## ACTION ITEM A
Output the part of the forum thread about the AMD chipset driver from "Hmm. I have" up to and including "OS is borked.", copied word for word.

## TEXT BLOCK
# # # # # # #

I don't have any of those issues with chipset driver, however I did run into a gpu driver issue, due to ms auto update, so now whenever I do a fresh format and/or install I keep disconnected from the internet, and make sure to disable MS/windows from updating drivers.  Then I connect to net and do all my drivers manually.  I have found this helps on windows 10............on more than one occasion.


----------



## Mussels (Feb 23, 2022)

I havent seen this on any of my systems at all, all i can suggest is making sure W11 is fully updated before installing the drivers... a corrupted/modded/broken installer makes the most sense


----------



## eidairaman1 (Feb 23, 2022)

St54Kevin said:


> Hey folks,
> 
> I just experienced a hard reboot of my system with windows event log showing AMD errors. So i went and wanted to update the Chipset driver for my ASUS Prime X570-Pro. I downloaded the amd_chipset_software_3.10.08.506.exe and executed it. But when it comes to the driver selection screen (where you can tick the packages) it just crashes after some seconds.
> Im on Windows 11 with latest updates with a 5800X. I tried uninstalling all AMD programms installed, same problem. Boot in Safe mode, same problem. Started the installer via the command line but nothing happens. When I quickly hit Install in the selection screen the installer will also crash. Using the automated driver detector by AMD will say that it did not find any AMD parts on my system and therefor couldnt install.
> ...


Hmm. I have an Asrock Steel Legend B550 and W11 Pro with all updates and it even got WUD driver and I installed the latest chipset drivers right over the WUD versions and never had a problem.

Your OS is borked.


----------

# # # # # # #

## GIVEN RECORDS
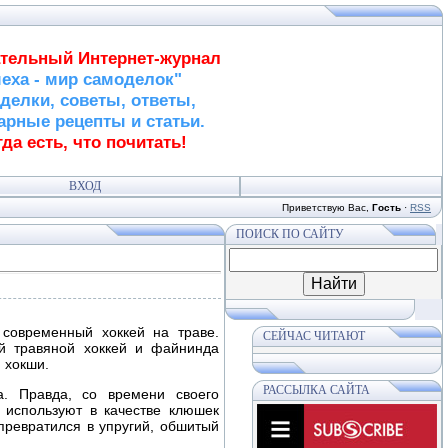
тельный Интернет-журнал
еха - мир самоделок"
делки, советы, ответы,
арные рецепты и статьи.
да есть, что почитать!
ВХОД
Приветствую Вас
,
Гость
·
RSS
ПОИСК ПО САЙТУ
 современный хоккей на траве.
СЕЙЧАС ЧИТАЮТ
ий травяной хоккей и файнинда
 хокши.
РАССЫЛКА САЙТА
а. Правда, со времени своего
 используют в качестве клюшек
превратился в упругий, обшитый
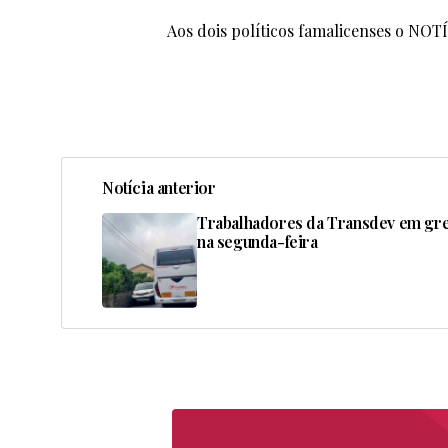
Aos dois políticos famalicenses o NO
Notícia anterior
Trabalhadores da Transdev em gr
na segunda-feira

# # # # # # #

## ACTION ITEM B
Return, character for character, the lines of the entries from their start up to and including the line with "используют в качестве клюшек". Leave the pictures out of your answer.

## SOLUTION A
Hmm. I have an Asrock Steel Legend B550 and W11 Pro with all updates and it even got WUD driver and I installed the latest chipset drivers right over the WUD versions and never had a problem.

Your OS is borked.

## SOLUTION B
тельный Интернет-журнал
еха - мир самоделок"
делки, советы, ответы,
арные рецепты и статьи.
да есть, что почитать!
ВХОД
Приветствую Вас
,
Гость
·
RSS
ПОИСК ПО САЙТУ
 современный хоккей на траве.
СЕЙЧАС ЧИТАЮТ
ий травяной хоккей и файнинда
 хокши.
РАССЫЛКА САЙТА
а. Правда, со времени своего
 используют в качестве клюшек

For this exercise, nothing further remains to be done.